The distinction between earning a seat at the table and creating value
The report acknowledges that communicators are increasingly counseling and advising on enterprise strategy, but also suggests this may sometimes create undesirable expectations.
- Over half (52%) of respondents believe the comms function is regarded as value creators while 37% said the function is still earning a seat at the table and just 10% said the function is responsive or reactive.
- Most (64%) of comms leaders reported being folded into decisions when a decision path has only been “tentatively identified,” while 9% are folded in after a decision is reached.
- Nearly 80% of leaders said their role is more demanding than it was 12 months ago.
- CCOs said that nearly one-fifth (18%) of their time is spent counseling the CEO on non-comms activities.

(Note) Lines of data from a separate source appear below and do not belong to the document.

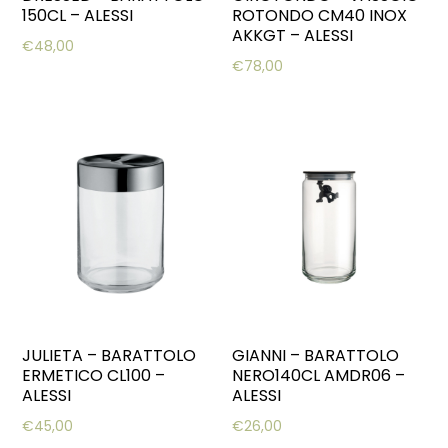
150CL – ALESSI
ROTONDO CM40 INOX
AKKGT – ALESSI
€
48,00
€
78,00
JULIETA – BARATTOLO
GIANNI – BARATTOLO
ERMETICO CL100 –
NERO140CL AMDR06 –
ALESSI
ALESSI
€
45,00
€
26,00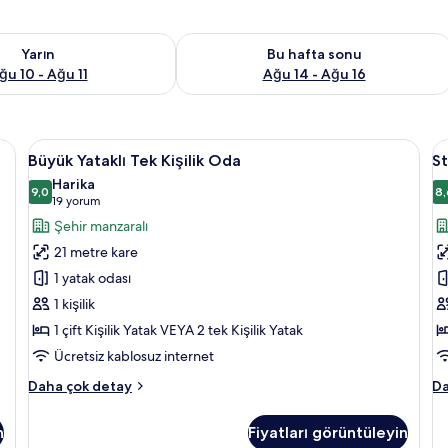
aitliği kontrol et Ağu 10 - Ağu 11
Bu hafta sonu için müsaitliği kontrol e
Yarın
Bu hafta sonu
ğu 10 - Ağu 11
Ağu 14 - Ağu 16
bar, odada kasa, masa
Büyük
Anti alerjik yatak takımı, minibar, oda
S
4
Büyük Yataklı Tek Kişilik Oda
St
Yataklı
T
Harika
Tek
9,0
B
8,
9,0 / 10
(19
19 yorum
Kişilik
Ya
yorum)
Şehir manzaralı
Oda
O
21 metre kare
için
iç
1 yatak odası
tüm
t
1 kişilik
fotoğrafları
f
1 çift Kişilik Yatak VEYA 2 tek Kişilik Yatak
görün
g
Ücretsiz kablosuz internet
Büyük
St
Daha çok detay
Da
Yataklı
Te
Tek
Bü
n
Fiyatları görüntüleyin
Kişilik
Ya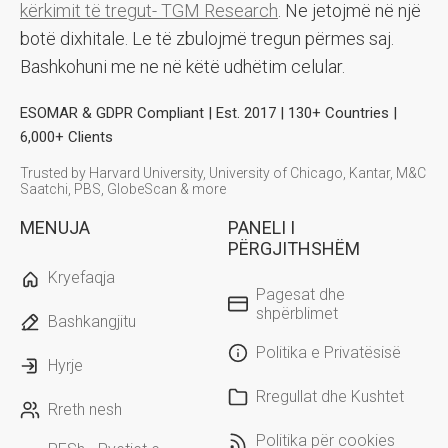
kërkimit të tregut- TGM Research
. Ne jetojmë në një
botë dixhitale. Le të zbulojmë tregun përmes saj.
Bashkohuni me ne në këtë udhëtim celular.
ESOMAR & GDPR Compliant | Est. 2017 | 130+ Countries |
6,000+ Clients
Trusted by Harvard University, University of Chicago, Kantar, M&C
Saatchi, PBS, GlobeScan & more
MENUJA
PANELI I
PËRGJITHSHËM
Kryefaqja
Pagesat dhe
shpërblimet
Bashkangjitu
Politika e Privatësisë
Hyrje
Rregullat dhe Kushtet
Rreth nesh
Politika për cookies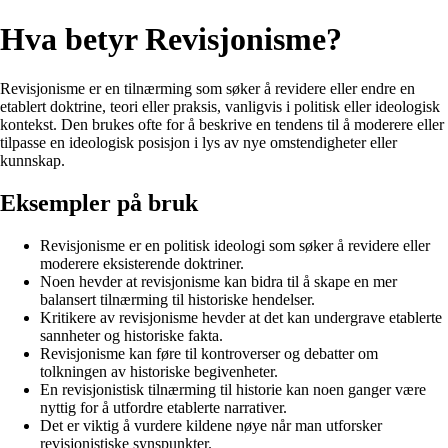
Hva betyr Revisjonisme?
Revisjonisme er en tilnærming som søker å revidere eller endre en
etablert doktrine, teori eller praksis, vanligvis i politisk eller ideologisk
kontekst. Den brukes ofte for å beskrive en tendens til å moderere eller
tilpasse en ideologisk posisjon i lys av nye omstendigheter eller
kunnskap.
Eksempler på bruk
Revisjonisme er en politisk ideologi som søker å revidere eller
moderere eksisterende doktriner.
Noen hevder at revisjonisme kan bidra til å skape en mer
balansert tilnærming til historiske hendelser.
Kritikere av revisjonisme hevder at det kan undergrave etablerte
sannheter og historiske fakta.
Revisjonisme kan føre til kontroverser og debatter om
tolkningen av historiske begivenheter.
En revisjonistisk tilnærming til historie kan noen ganger være
nyttig for å utfordre etablerte narrativer.
Det er viktig å vurdere kildene nøye når man utforsker
revisjonistiske synspunkter.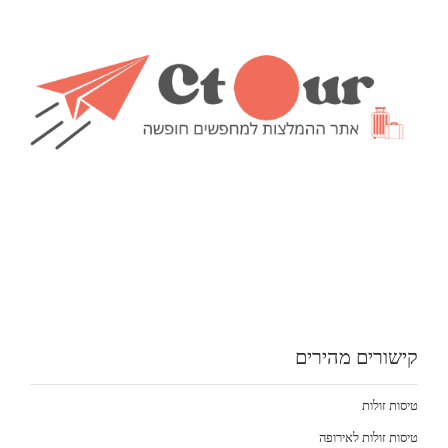
קישורים מהירים
טיסות זולות
טיסות זולות לאירופה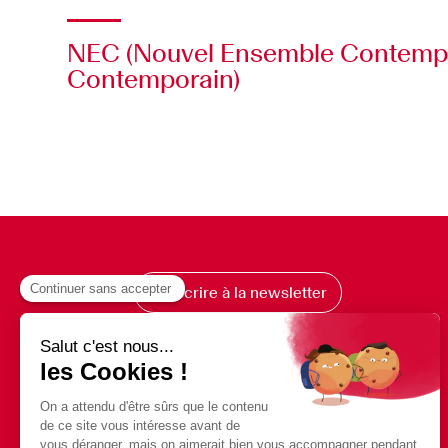
NEC (Nouvel Ensemble Contemp
Contemporain)
S’inscrire à la newsletter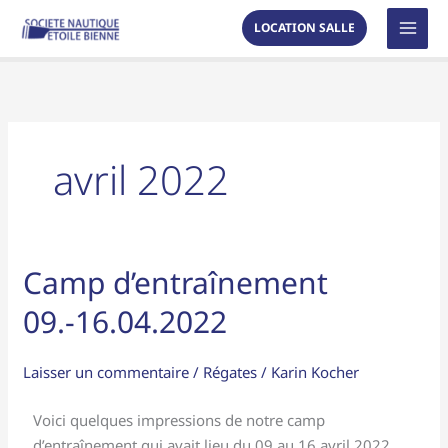
Aller
MAI
LOCATION SALLE
au
MEN
contenu
avril 2022
Camp d’entraînement
Camp
d’entraînement
09.-16.04.2022
09.-16.04.2022
Laisser un commentaire
/
Régates
/
Karin Kocher
Voici quelques impressions de notre camp
d’entraînement qui avait lieu du 09 au 16 avril 2022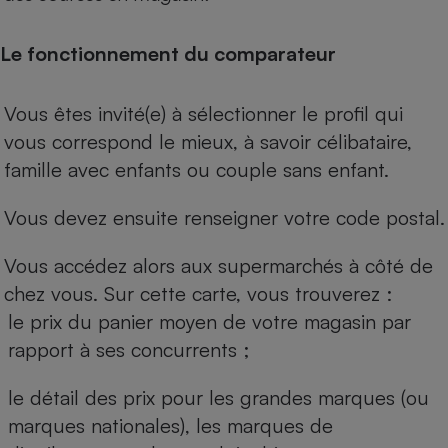
Le fonctionnement du comparateur
Vous êtes invité(e) à sélectionner le profil qui
vous correspond le mieux, à savoir célibataire,
famille avec enfants ou couple sans enfant.
Vous devez ensuite renseigner votre code postal.
Vous accédez alors aux supermarchés à côté de
chez vous. Sur cette carte, vous trouverez :
le prix du panier moyen de votre magasin par
rapport à ses concurrents ;
le détail des prix pour les grandes marques (ou
marques nationales), les marques de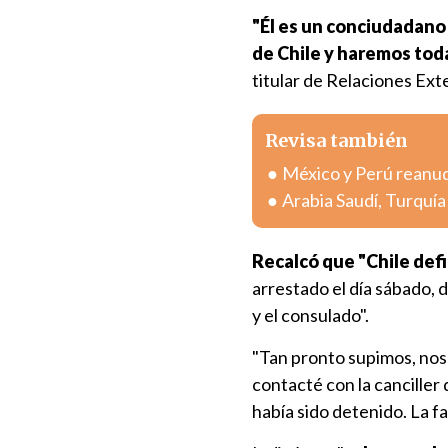
"Él es un conciudadano 
de Chile y haremos toda
titular de Relaciones Ext
Revisa también
México y Perú reanuda
Arabia Saudí, Turquí
Recalcó que "Chile def
arrestado el día sábado,
y el consulado".
"Tan pronto supimos, nos
contacté con la cancille
había sido detenido. La fa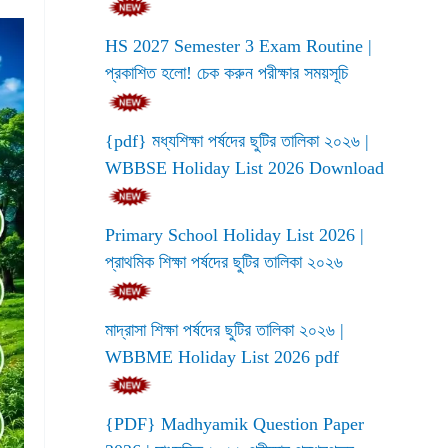
HS 2027 Semester 3 Exam Routine |
প্রকাশিত হলো! চেক করুন পরীক্ষার সময়সূচি
{pdf} মধ্যশিক্ষা পর্ষদের ছুটির তালিকা ২০২৬ |
WBBSE Holiday List 2026 Download
Primary School Holiday List 2026 |
প্রাথমিক শিক্ষা পর্ষদের ছুটির তালিকা ২০২৬
মাদ্রাসা শিক্ষা পর্ষদের ছুটির তালিকা ২০২৬ |
WBBME Holiday List 2026 pdf
{PDF} Madhyamik Question Paper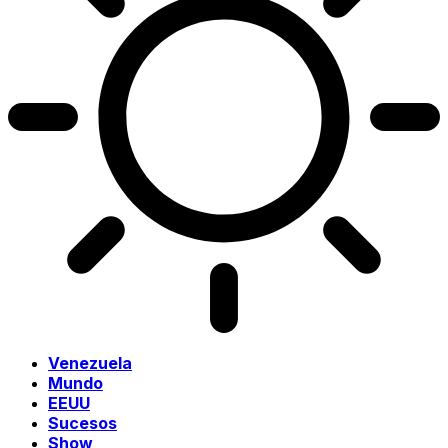
Venezuela
Mundo
EEUU
Sucesos
Show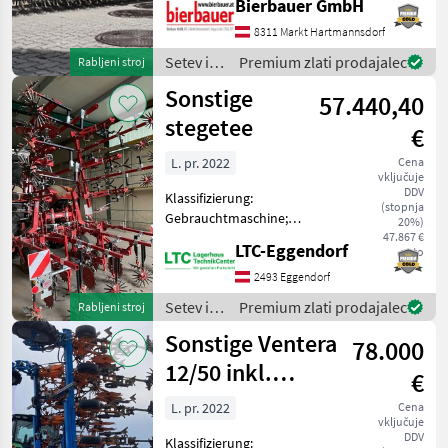
Bierbauer GmbH
Zustand und kann nach
telefonischer Vereinbarung
8311 Markt Hartmannsdorf
APV
gerne vor Ort besichtigt
Setev in
Premium zlati prodajalec
Rabljeni stroj
und geprüft we
nega /
Treffler
Sonstige
57.440,40
Sonstige
stegetee
Hatzenbichler
€
L. pr. 2022
Cena
Horsch
vključuje
DDV
Klassifizierung:
(stopnja
Prikaži
Gebrauchtmaschine;
20%)
vse
Seriennummer/Fahrgestellnummer:
47.867 €
LTC-Eggendorf
(24)
neto
S03504; Anzahl Vorbesitzer:
1; Weitere
2493 Eggendorf
MARKETPLACE
Maschinenmerkmale: 8
Setev in
Premium zlati prodajalec
Rabljeni stroj
Reihen Spurweite 150 cm
Ponudbe
nega /
Mali
Marketplace
Sonstige Ventera
Lenksystem K
78.000
trgovcev
Sonstige
oglasi
12/50 inkl.
€
Amazone FT-
L. pr. 2022
Cena
vključuje
P1502 Fronttank
DDV
Klassifizierung:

These statistics, the last two especially, illuminate the downside of being a trusted advisor — having it all fall on your shoulders. You can offset some of this by educating other functional leaders on comms best practices through resources and documentation (think style guides, response templates, shared editorial calendars).
Documenting and building resource libraries across digital tools will help you keep things collaborative and will take the pressure off you and your team to be the sole enforcers of comms best practices, freeing you up to focus on shaping and informing strategy.
Quantify those expanding stakeholders (with a focus on employees)
The study also reports that 66% said “the advisory their CEO seeks extends well beyond communications to impact business decisions across the enterprise” like supply chain, product issues, employee issues and others. The number climbs to 79% for comms leaders who said they are considered full strategic advisors.
This emphasizes the need for communicators to better identify their expanding stakeholder sets.
“Who are your most important stakeholders, where are they getting their information, and what is influencing them?” the report reads. “It is critical for communications leaders and their teams to understand how key stakeholders are showing up and what motivates them, to anticipate and mitigate challenges as well as seize opportunities.”
Employees should come into focus during this exercise. Sixty percent of study respondents said that the single most important outcome or metric for their function to deliver over the next two years is employee engagement.
Focus on outcomes that inform actions
It’s no surprise that the study’s measurement recommendations focus on the idea of moving from solely measuring the function’s outputs to looking at outcomes that inform actions.
“We anticipate more work with data science teams to integrate communications data with business performance data, such as sales or recruitment, creating a direct link between the communications work and business outcomes,” Edelman DXI Managing Director of Global Corporate Practice Kari Butcher told Ragan.